Nitekim bir diğer âyet-i kerîmede bu husus daha açık bir şekilde beyân edilir:

“Ey iman edenler! Sizden kim dininden dönerse, Allah onların yerine yakında öyle bir nesil getirecek ki Allah onları sever, onlar da Allah’ı severler. Mü’minlere karşı alçak gönüllü, kâfirlere karşı güçlü ve onurludurlar. Allah yolunda cihad ederler ve kendilerine dil uzatan hiçbir kimsenin kınamasından korkmazlar. İşte bu Allah’ın öyle bir lütfudur ki, onu dilediğine verir. Allah, lütfu ve rahmeti pek geniş olan, her şeyi hakkiyle bilendir.” (Mâide 5/54)

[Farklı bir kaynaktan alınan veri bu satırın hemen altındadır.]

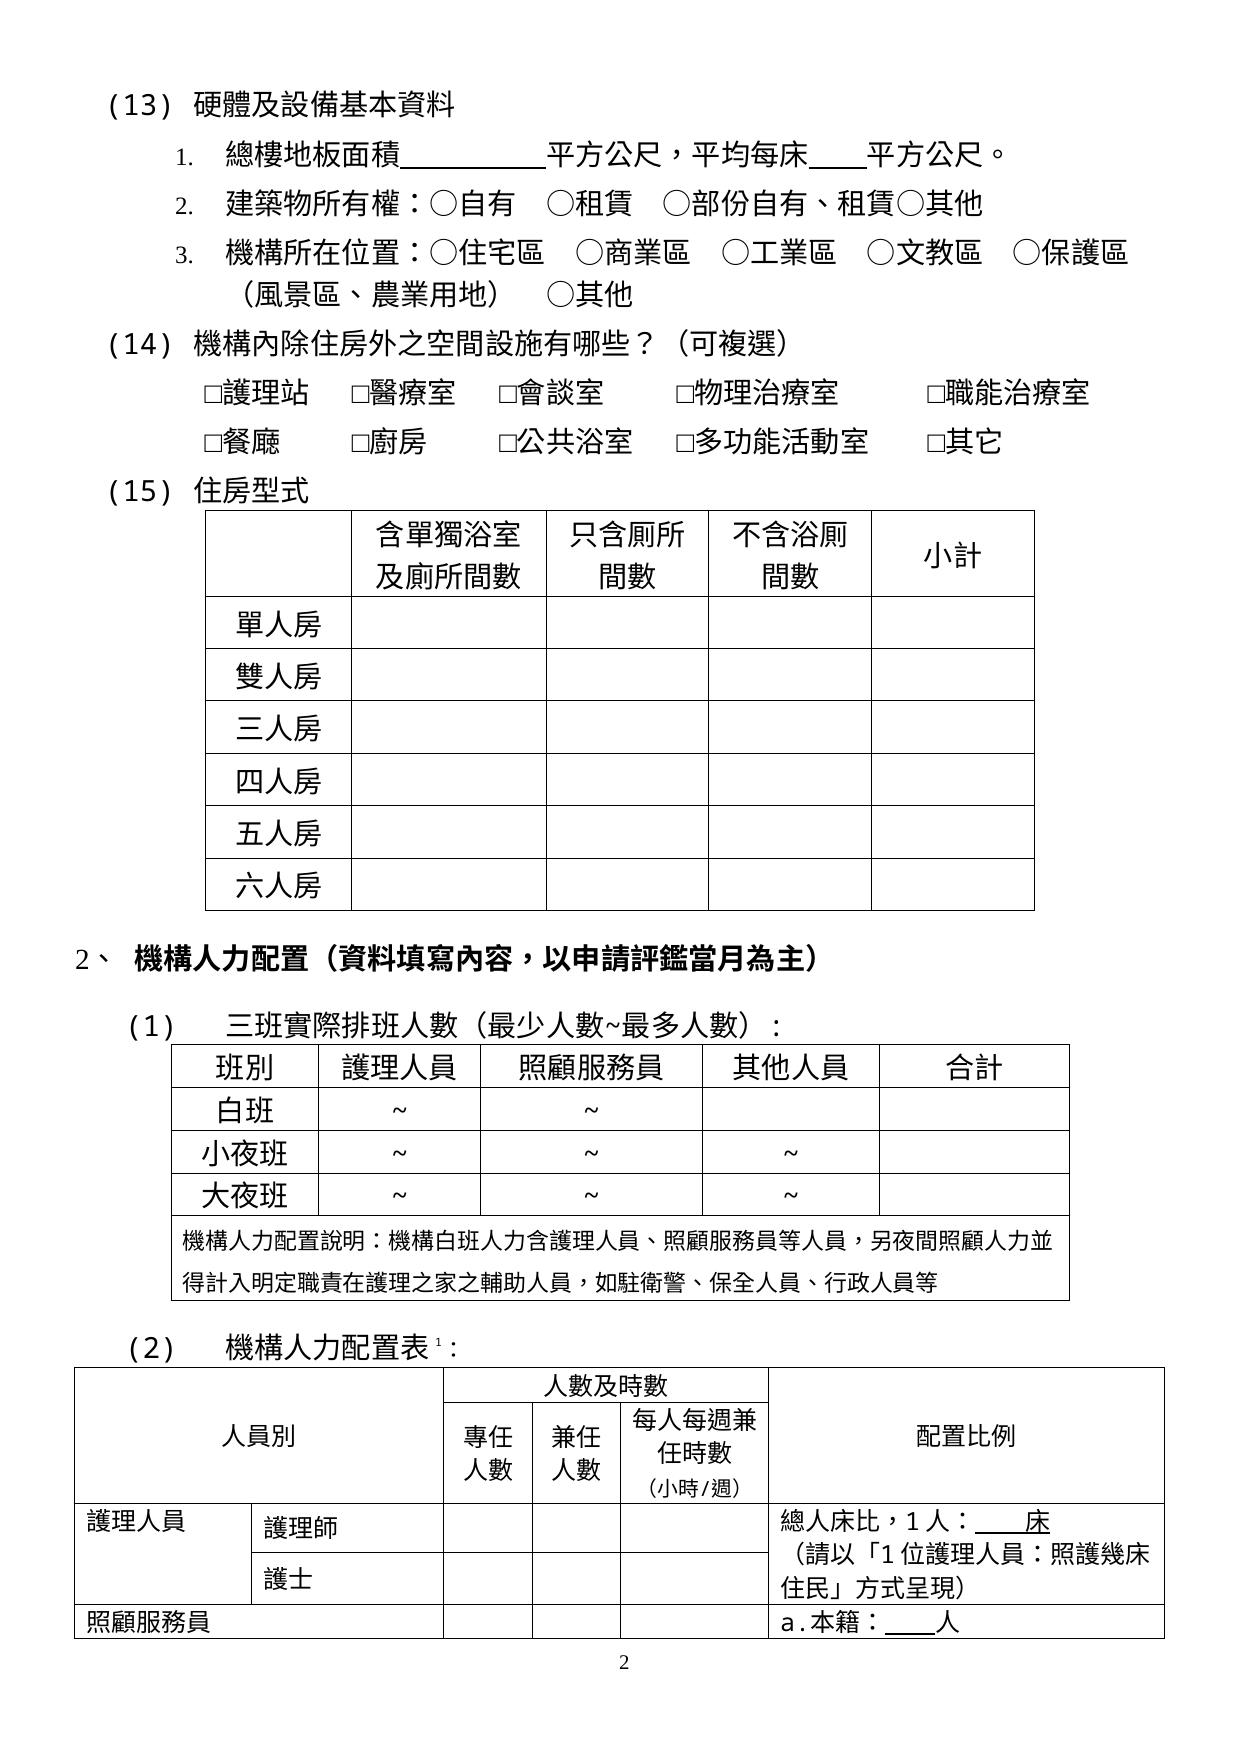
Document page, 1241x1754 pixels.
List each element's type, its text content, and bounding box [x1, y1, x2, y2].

table_cell ~ [319, 1174, 480, 1215]
list 機構所在位置：○住宅區 ○商業區 ○工業區 ○文教區 ○保護區（風景區、農業用地） ○其他 [175, 230, 1165, 313]
table_header 合計 [880, 1045, 1069, 1087]
table_header 護理人員 [319, 1045, 480, 1087]
table_cell 小夜班 [172, 1131, 318, 1172]
table_cell [547, 701, 708, 753]
table_cell [547, 754, 708, 805]
table_cell [352, 806, 546, 857]
table_cell [709, 701, 871, 753]
table_header [206, 511, 351, 596]
table_header □醫療室 [340, 363, 488, 412]
table_cell ~ [481, 1088, 702, 1130]
table_header 照顧服務員 [481, 1045, 702, 1087]
table_cell 三人房 [206, 701, 351, 753]
table_cell 護士 [252, 1553, 443, 1604]
table_cell 白班 [172, 1088, 318, 1130]
table_header 人數及時數 [444, 1368, 768, 1402]
table_cell [352, 754, 546, 805]
table_cell [872, 649, 1034, 700]
table_cell ~ [319, 1131, 480, 1172]
table_cell [709, 754, 871, 805]
table_header 班別 [172, 1045, 318, 1087]
table_cell ~ [481, 1174, 702, 1215]
table_cell [880, 1088, 1069, 1130]
table_header □護理站 [193, 363, 340, 412]
table_cell [621, 1553, 768, 1604]
table_cell [880, 1131, 1069, 1172]
list 硬體及設備基本資料 [104, 82, 1165, 124]
table_cell 每人每週兼任時數 （小時/週） [621, 1403, 768, 1503]
table_cell [444, 1553, 532, 1604]
table_cell [352, 859, 546, 910]
table_cell [872, 597, 1034, 648]
table_cell 護理師 [252, 1504, 443, 1552]
table_cell [880, 1174, 1069, 1215]
table_cell ~ [703, 1131, 879, 1172]
table_cell [547, 597, 708, 648]
table_cell [547, 806, 708, 857]
table_cell ~ [481, 1131, 702, 1172]
list 機構人力配置表1： [125, 1326, 1165, 1367]
list 機構內除住房外之空間設施有哪些？（可複選） [104, 321, 1165, 362]
table_cell 照顧服務員 [75, 1605, 443, 1638]
list 機構人力配置（資料填寫內容，以申請評鑑當月為主） [75, 936, 1165, 978]
table_cell [547, 859, 708, 910]
table_cell 兼任人數 [533, 1403, 620, 1503]
list 建築物所有權：○自有 ○租賃 ○部份自有、租賃○其他 [175, 181, 1165, 222]
table_cell [709, 597, 871, 648]
table_cell 五人房 [206, 806, 351, 857]
table_header 配置比例 [769, 1368, 1164, 1503]
table_cell □多功能活動室 [665, 412, 916, 461]
table_cell □公共浴室 [488, 412, 665, 461]
table_cell [533, 1605, 620, 1638]
list 三班實際排班人數（最少人數~最多人數）: [125, 1003, 1165, 1044]
table_cell 機構人力配置說明：機構白班人力含護理人員、照顧服務員等人員，另夜間照顧人力並得計入明定職責在護理之家之輔助人員，如駐衛警、保全人員、行政人員等 [172, 1216, 1069, 1299]
table_cell [621, 1605, 768, 1638]
table_cell □廚房 [340, 412, 488, 461]
table_cell 四人房 [206, 754, 351, 805]
list 總樓地板面積 平方公尺，平均每床 平方公尺。 [175, 132, 1165, 173]
table_cell 總人床比，1人： 床 （請以「1位護理人員：照護幾床住民」方式呈現） [769, 1504, 1164, 1604]
table_cell [709, 806, 871, 857]
table_cell [872, 806, 1034, 857]
table_cell [444, 1504, 532, 1552]
list 住房型式 [104, 468, 1165, 510]
table_cell [352, 649, 546, 700]
table_cell 專任人數 [444, 1403, 532, 1503]
table_cell [352, 597, 546, 648]
table_cell [352, 701, 546, 753]
table_header □物理治療室 [665, 363, 916, 412]
table_cell [703, 1088, 879, 1130]
table_header 含單獨浴室 及廁所間數 [352, 511, 546, 596]
table_header 人員別 [75, 1368, 443, 1503]
table_cell [444, 1605, 532, 1638]
table_cell 雙人房 [206, 649, 351, 700]
table_cell [547, 649, 708, 700]
table_cell [709, 649, 871, 700]
table_cell 護理人員 [75, 1504, 251, 1604]
table_cell [872, 859, 1034, 910]
table_cell 大夜班 [172, 1174, 318, 1215]
table_header 只含厠所 間數 [547, 511, 708, 596]
table_header 其他人員 [703, 1045, 879, 1087]
table_cell [533, 1504, 620, 1552]
table_header 不含浴厠 間數 [709, 511, 871, 596]
table_header 小計 [872, 511, 1034, 596]
table_cell ~ [319, 1088, 480, 1130]
table_cell 單人房 [206, 597, 351, 648]
table_cell [872, 701, 1034, 753]
table_cell □其它 [916, 412, 1164, 461]
table_header □職能治療室 [916, 363, 1164, 412]
table_cell [872, 754, 1034, 805]
table_cell ~ [703, 1174, 879, 1215]
table_cell 六人房 [206, 859, 351, 910]
table_cell [709, 859, 871, 910]
table_cell □餐廰 [193, 412, 340, 461]
table_header □會談室 [488, 363, 665, 412]
table_cell [621, 1504, 768, 1552]
table_cell a.本籍： 人 b.外籍： 人 b1.會說國語： 人 b2.不會說國語： 人 [769, 1605, 1164, 1638]
table_cell [533, 1553, 620, 1604]
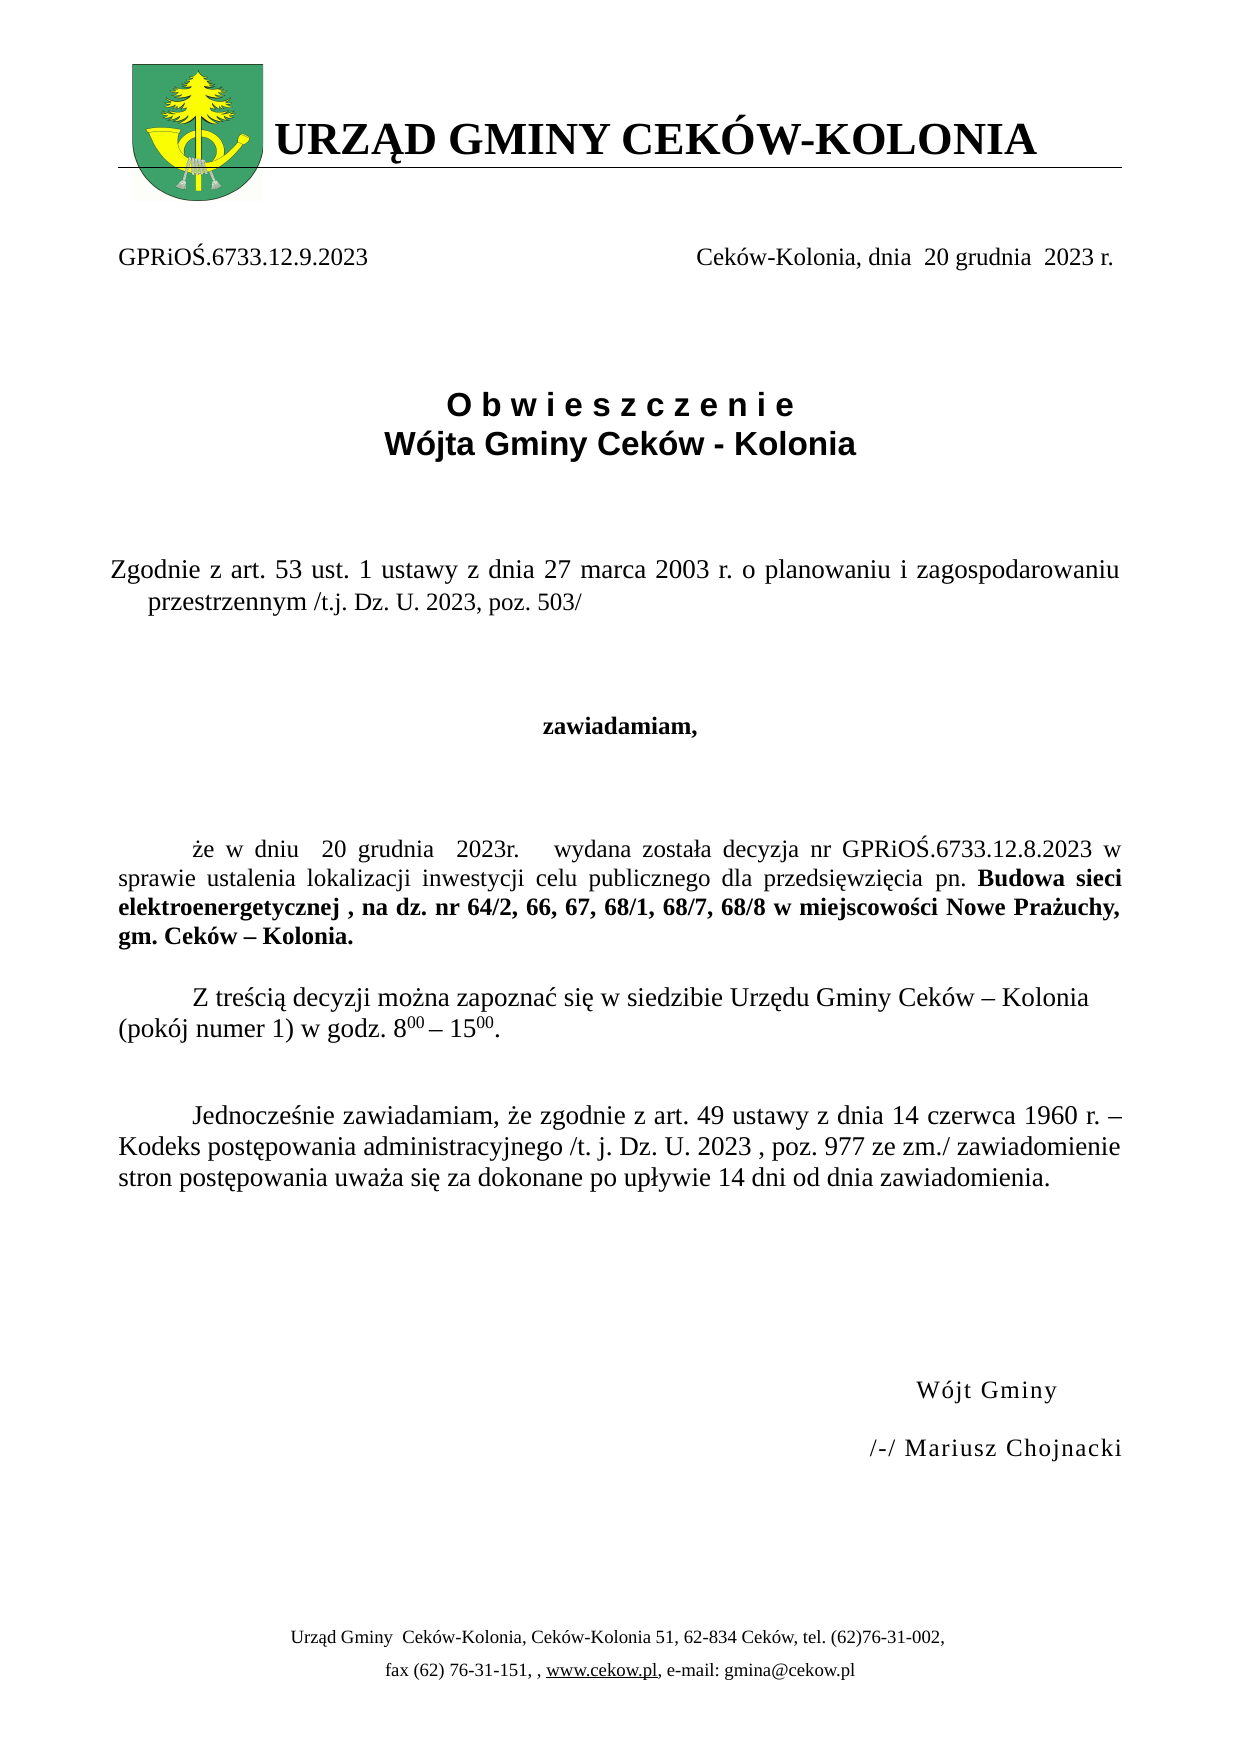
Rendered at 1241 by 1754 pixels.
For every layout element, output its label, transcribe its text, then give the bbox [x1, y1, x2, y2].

Emanete sahip çıkılmadığı zaman onun elden çıkması mukadderdir. Kıymeti bilinmeyen nimetlerin zeval bulması ilâhî kanun icabıdır. O halde en büyük nimet olan din emanetine sahip çıkabilmek için müslümanların bu yolda mallarıyla canlarıyla her türlü fedakârlığı seve seve yapmaları gereği anlaşılmaktadır.